John Lewis had a huge heart and undeniable drive for justice. His innate goodness moved all who encountered him, even those with whom he had political disagreements. He was a tireless fighter and champion of freedom and an acute observer of society's injustices that denied the humanity of people of color and other minorities. It is our charge to continue to highlight and address continuing injustice, to make some "good trouble." As LZ Granderson writes in his wonderfully emotional and challenging article in today's LA Times, "comfort doesn't bring change; only 'good trouble' does... In our drive to bring equality and freedom to all, we must feel and create the discomfort that facilitates meaningful change. John Lewis, your spirit and inspiration lives on and moves us; words cannot truly express the measure of your impact. Thank you.
The Dalai Lama is said to exude serenity and goodness at all times, inspiring loving kindness in all who encounter him. As I very much aspire to grow toward these character traits, I look to the Dalai Lama as a mentor. His many writings, talks and his mere image are wonderful motivation for me to work toward a life of tranquility and unconditional goodness. In what ways do you want to grow? Who might you look to as role models? Mentors can have a profound influence on our lives - we need not have met them to learn much and become inspired by their lives. There are no limits to your choice of a mentor. Find a new mentor today.
Recognizing and accepting the truth is essential to the well being of individuals and of society. Start with yourself. Personal integrity requires complete honesty at all times. You know when you might be tempted to stray from the truth - instead embrace it and feel your growing contentment with living life as it really is, with all its ups and downs, avoiding the stress and tension that arises from self dishonesty. Live truth in your relationships with others - say only what you mean, don't debase or gossip, let your words exude kindness and love. Be an model of acceptance, tolerance and equanimity. Finally, insist on truth from others, leaders and society in general. Many will distort the truth to serve their own personal interest, apparently unconcerned with their own integrity and the harm that they cause to others. True freedom and justice is only possible if we demand that society operate on complete honesty and support those who uncover and report the truth.

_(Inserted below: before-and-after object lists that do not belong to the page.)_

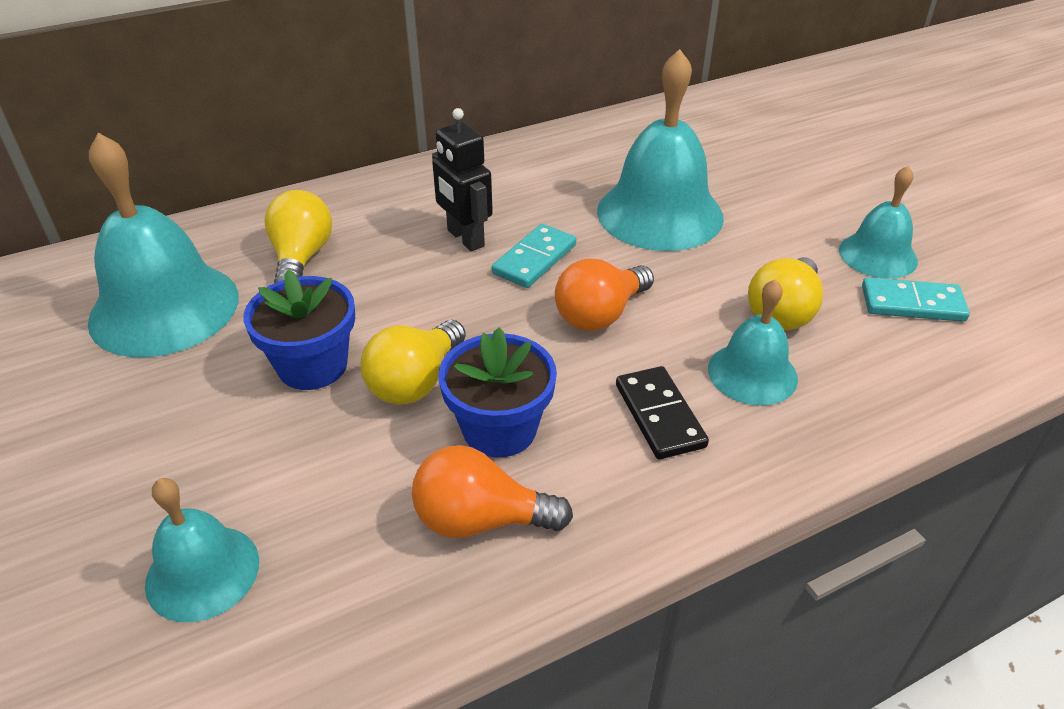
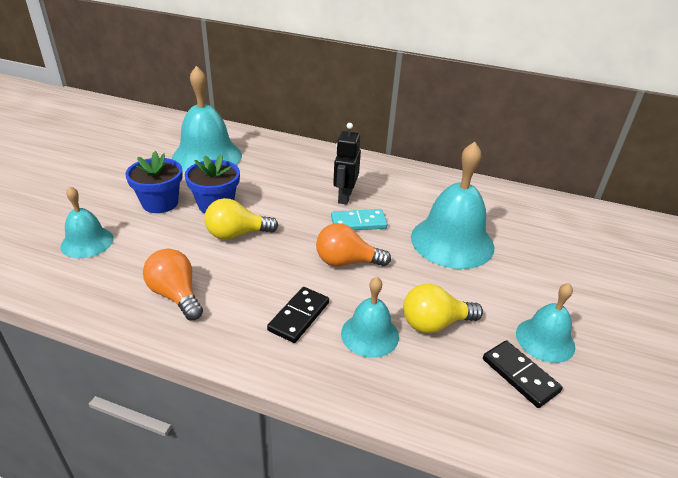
camera: 45 degrees right, 5 degrees down
yellow light bulb [264,190,332,283] -> none
blue flower pot [438,327,557,458] -> blue flower pot moved to [125,151,183,213]
turquoise domino [862,277,970,322] -> black domino [483,340,563,408]

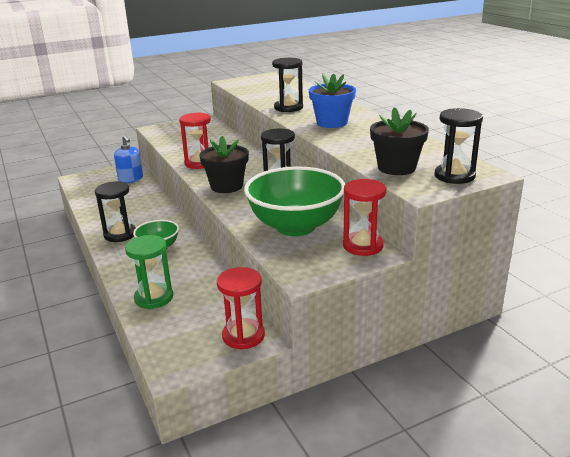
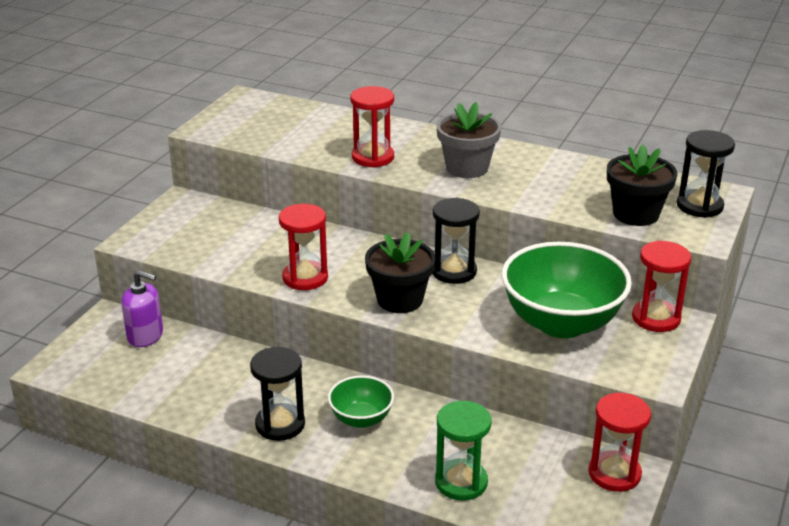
camera: 40 degrees left, 5 degrees up
blue soap dispenser [114,135,143,183] -> purple soap dispenser [121,270,163,347]
black hourglass [272,58,303,112] -> red hourglass [350,86,394,167]
blue flower pot [309,73,356,128] -> grey flower pot [436,102,501,178]

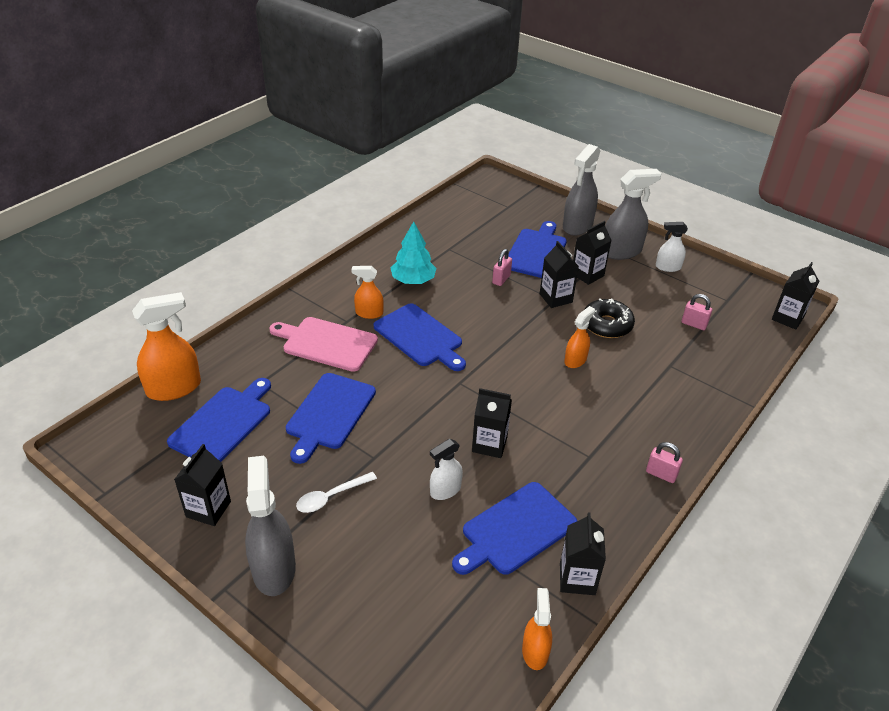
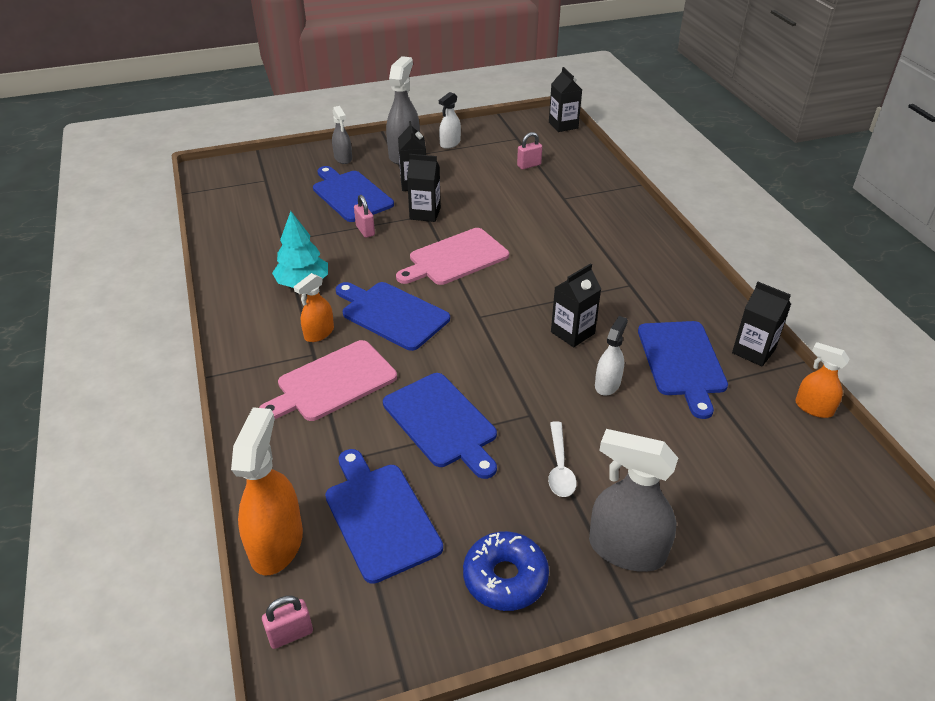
camera: 55 degrees left, 0 degrees up
black carton [174,444,231,526] -> blue donut [463,531,549,611]
blue cutting board [374,303,466,371] -> blue cutting board turned 135 degrees counterclockwise [336,282,450,351]
white spray bottle [430,439,463,500] -> white spray bottle turned 150 degrees counterclockwise [595,316,628,396]
grey spray bottle [563,144,600,236] -> grey spray bottle [332,106,352,164], size x0.57
orange spray bottle [564,306,595,368] -> none
black donut [584,299,635,338] -> none
pink padlock [646,442,683,483] -> pink padlock moved to [262,596,313,649]
none -> pink cutting board [396,228,509,285]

Only you can judge whether you are living as you intend, progressing toward your goals, feeding and sharing your heart and soul. As I've often written, frequent self-reflection provides a necessary measure of your growth. The words and acts of others can serve as valuable lessons and raise important questions. Role models and mentors are essential guides for your journey. But, your learning, words and acts should be carefully considered and chosen by you to serve your character. Never let the opinion of another replace your own. Believe in yourself. It's your life.